Pearse O’Donohue, director of future networks at the European Commission’s DG-Connect, says the satellite industry is being overly defensive about the commission’s policy on eliminating the digital divide in Europe. If any industry should be worried, he said, it’s terrestrial mobile. Credit: European Commission
BRUSSELS — A senior official working on broadband policy at the European Commission gave a detailed rebuttal to satellite industry complaints that the commission is still swooning over fiber connectivity to the exclusion of satellite deployment.
Pearse O’Donohue, director of future networks at DG-Connect, said Jan. 24 that the commission’s telecom directive is scrupulously neutral and that it’s the terrestrial mobile industry, not the satellite sector, that should worry about its place in a 5G world.
Here are excerpts from O’Donohue’s remarks:
The satellite industry is constantly telling the commission that we need to be clear about the role of satellite. Our key focus is the digital single market.
It’s a very ambitious program, with a series of specific actions.
Last September, our gigabit connectivity package had a specific action plan on 5G, which is the next generation of telecommunications, as well as having support schemes for public authorities rolling out WiFi, for example.
Satellite sector shouldn’t be defensive
When you look at what these next-generation systems will look like, the satellite industry doesn’t have to be on the defensive. In fact the industry that needs to be on the defensive is the terrestrial mobile industry. 5G is not just a linear continuation from 4G. It’s not a single communications technology. It is a vision for a platform of technologies, which integrates different technologies.
Look at the vision the commission has put forward with regard to the digital single market, which responds to what is the key objective: Growth, competitiveness and jobs. You will see there is a very important place for satellites.
We do have ambitions with regard to speeds, with regards to the robustness of connectivity.
Looking forward, we are hoping we will have speeds even in remote areas of 100 mbps. That is something where with the terabit-per-second-throughput satellite technologies the industry is now working on, the satellite industry will be not just well-placed, but in some cases — despite our efforts for fiber roll-out — will be the only player able to provide that ambition in rural communities — in remote farms, for example.
For that to happen the satellite community has to be part of discussions. The satellite industry is already playing a full role in the 5G action plan development in the 5G PPP research and development platform.

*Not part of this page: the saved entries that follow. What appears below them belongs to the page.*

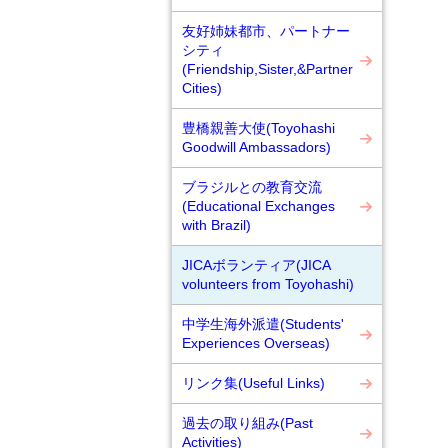
友好姉妹都市、パートナー
シティ
(Friendship,Sister,&Partner
Cities)
豊橋親善大使(Toyohashi
Goodwill Ambassadors)
ブラジルとの教育交流
(Educational Exchanges
with Brazil)
JICAボランティア(JICA
volunteers from Toyohashi)
中学生海外派遣(Students'
Experiences Overseas)
リンク集(Useful Links)
過去の取り組み(Past
Activities)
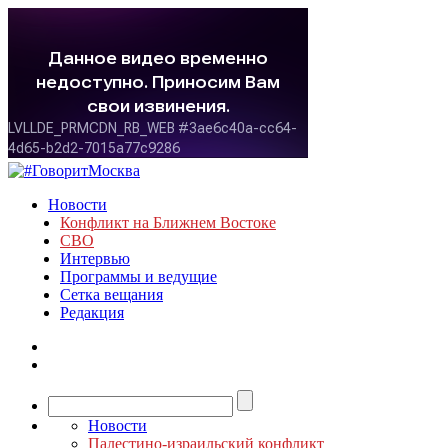
Новости
Конфликт на Ближнем Востоке
СВО
Интервью
Программы и ведущие
Сетка вещания
Редакция
Новости
Палестино-израильский конфликт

There is a challenge for the satellite communication industry. I remember from the early broadband days, about 10 years ago, when the satellite community was not happy with the commission. I know that you have moved on from that.
The commission, with the support of the European Parliament, has stated a set of very ambitious targets for the digital economy in Europe. there is a role for the satellite community and we need to work with you to realize that role.
How do you answer satellite industry concerns about fiber bias?
I know something about the sensitivities of this industry. If it doesn’t actually see the word ‘satellite’ mentioned then there’s a problem. That’s your problem. The commission’s approach is that we do not favor any technology. In reaching the gigabit society… we are familiar with the fact that already, because of their unwillingness to invest in certain areas, mobile terrestrial will be hard-pressed to deliver it. Of course we are setting certain objectives.
On technology neutrality: The 5G policy which we are putting into place is not about an infrastructure or a network. It’s a platform approach. What we are pushing the telecommunications providers, terrestrial or non-terrestrial, to provide seamless connectivity and to have a custom fit. Satellite can provide that and satellite is definitely part of the game.